Mokre, oblodzone lub pełne śniegu duże parkingi prowokują kierowców do zabawy. W takich warunkach najzwyklejsze samochody dostarczają sporej frajdy. Ślizganie się autem na jezdni czy parkingu nie jest jednak mile widziane przez służby porządkowe. Takie zachowanie w świetle prawa jest uznawane za niebezpieczne i może mieć poważne konsekwencje finansowe i prawne. To dlatego, że przy próbach jazdy bokiem oraz podczas kręcenia bączków, łatwo o incydent z udziałem przypadkowych osób lub o zniszczenie prywatnej przestrzeni. Ulice oraz parkingi to strefy ruchu pojazdów, które nie są przeznaczone do takich aktywności.
Kolejny przykład niepożądanego zachowania za kierownicą pochodzi ze Skarżyska-Kamiennej. W niedzielę 14 stycznia pewien mieszkaniec powiatu kieleckiego postanowił poćwiczyć poślizgi w przestrzeni publicznej. Pech sprawił, że młody mężczyzna kierujący Skodą Superb w trakcie zabawy trafił na policję. I to dosłownie, ponieważ podczas wjazdu ślizgiem na skrzyżowanie nie ustąpił pierwszeństwa przejazdu policjantom przemieszczającym się oznakowanym radiowozem. Mundurowy kierujący Kią nie miał szans na wyhamowanie i uderzył w Skodę.
Jak czytamy w komunikacie prasowym, na szczęście nikt nie ucierpiał. Na miejscu okazało się, że 25-letni sprawca zdarzenia jest nietrzeźwy. Badanie alkomatem wykazało w jego organizmie ponad promil alkoholu. Mężczyzna stracił prawo jazdy. O zdarzeniach drogowych piszemy codziennie na stronie głównej Gazeta.pl.

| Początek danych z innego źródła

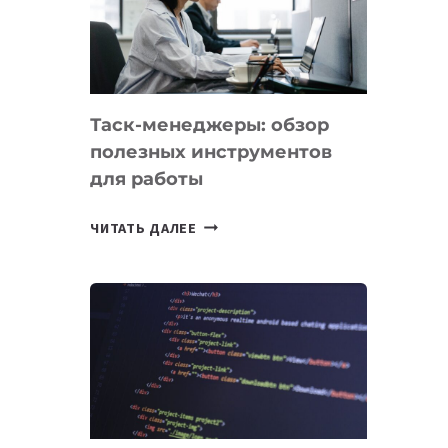
ПО
ИСКУССТВЕННОМУ
ИНТЕЛЛЕКТУ
Таск-менеджеры: обзор
полезных инструментов
для работы
ТАСК-
ЧИТАТЬ ДАЛЕЕ
МЕНЕДЖЕРЫ:
ОБЗОР
ПОЛЕЗНЫХ
ИНСТРУМЕНТОВ
ДЛЯ
РАБОТЫ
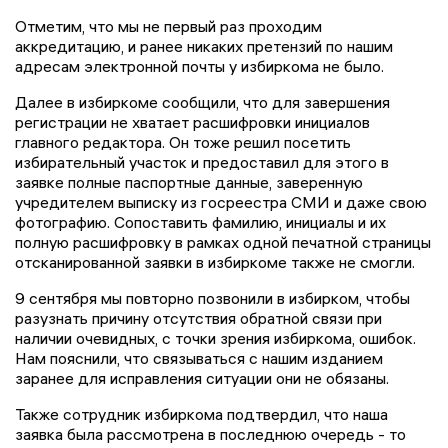
Отметим, что мы не первый раз проходим
аккредитацию, и ранее никаких претензий по нашим
адресам электронной почты у избиркома не было.
Далее в избиркоме сообщили, что для завершения
регистрации не хватает расшифровки инициалов
главного редактора. Он тоже решил посетить
избирательный участок и предоставил для этого в
заявке полные паспортные данные, заверенную
учредителем выписку из госреестра СМИ и даже свою
фотографию. Сопоставить фамилию, инициалы и их
полную расшифровку в рамках одной печатной страницы
отсканированной заявки в избиркоме также не смогли.
9 сентября мы повторно позвонили в избирком, чтобы
разузнать причину отсутствия обратной связи при
наличии очевидных, с точки зрения избиркома, ошибок.
Нам пояснили, что связываться с нашим изданием
заранее для исправления ситуации они не обязаны.
Также сотрудник избиркома подтвердил, что наша
заявка была рассмотрена в последнюю очередь - то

Przypominamy, że za kierowanie autem w stanie nietrzeźwości, środków psychotropowych lub odurzających ustawodawca przewidział karę pozbawienia wolności do lat trzech, wysoką grzywnę oraz zakaz prowadzenia wszelkich pojazdów mechanicznych.
Kara za ślizganie się autem po parkingu jest zależna od interpretacji mundurowego. Za używanie pojazdu w sposób zagrażający bezpieczeństwu osoby znajdującej się w pojeździe lub poza nim, na kierującego nakładany jest mandat w wysokości 200 zł, a do jego indywidualnego konta przypisywanych jest aż 15 punktów karnych. Po drugiej stronie skali driftowanie może zostać uznane za spowodowanie zagrożenia bezpieczeństwa w ruchu drogowym, za co kierujący może otrzymać grzywnę nawet 5000 zł. W skrajnych sytuacjach funkcjonariusz może również zatrzymać uprawnienia do kierowania pojazdami mechanicznymi i skierować wniosek o ukaranie do sądu.